WikiLeaks and Rambam? Yes, there is a connection!
WikiLeaks' stated goal "is in exposing oppressive regimes in Asia, the former Soviet bloc, Sub-Saharan Africa and the Middle East, but we also expect to be of assistance to people of all regions who wish to reveal unethical behaviour in their governments and corporations." That sounds reasonable, but one does receive the impression that the fundamental value guiding WikiLeaks, and certainly many of its supporters, is that all information should be available to everybody - in particular, sensitive information about national politics and security.

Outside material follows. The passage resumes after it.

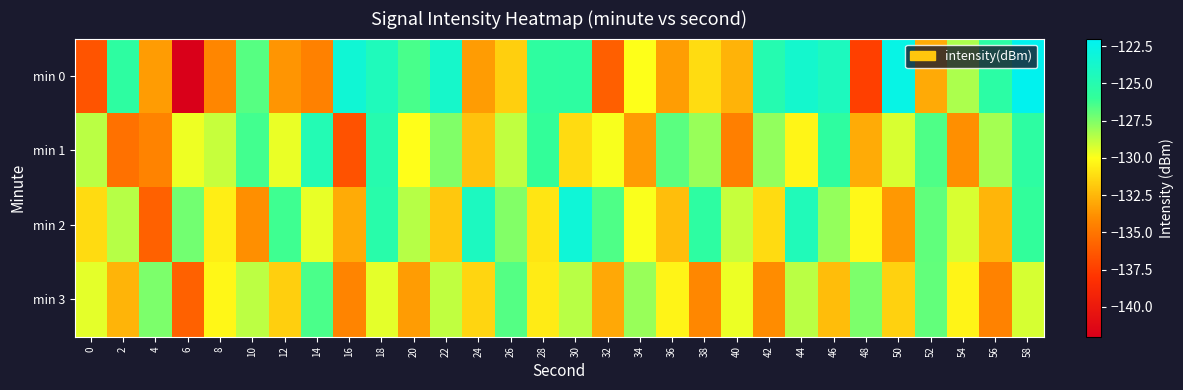

Which series has the largest range (max minus min)?

min 0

But many people - and I mean fine, democratic people - consider this to be a harmful enterprise. It is understood that even governmental bodies who have the best interests of the people in mind will sometimes have to conceal certain information. Sometimes this is for the sake of national security, sometimes for diplomatic objectives, and sometimes for the peace of mind and well-being of the citizens. Of course there are countless benefits of an open society with free speech, but, like everything else, you can have too much of a good thing. Not every truth is beneficial for everybody, and caution must always be exercised.
This is a fundamental dynamic of Rambam's thought. Rambam broadly divides everybody into two classes: the elite and the masses. There are certain philosophical truths which are important and beneficial for the sophisticated elite to know, but which would be harmful to the unsophisticated masses and which should therefore be concealed. This attitude often provokes a visceral reaction, and there is certainly legitimate concern about who is entitled to make such judgments for others. However, the underlying idea - that not all true information is beneficial to all people - is surely correct.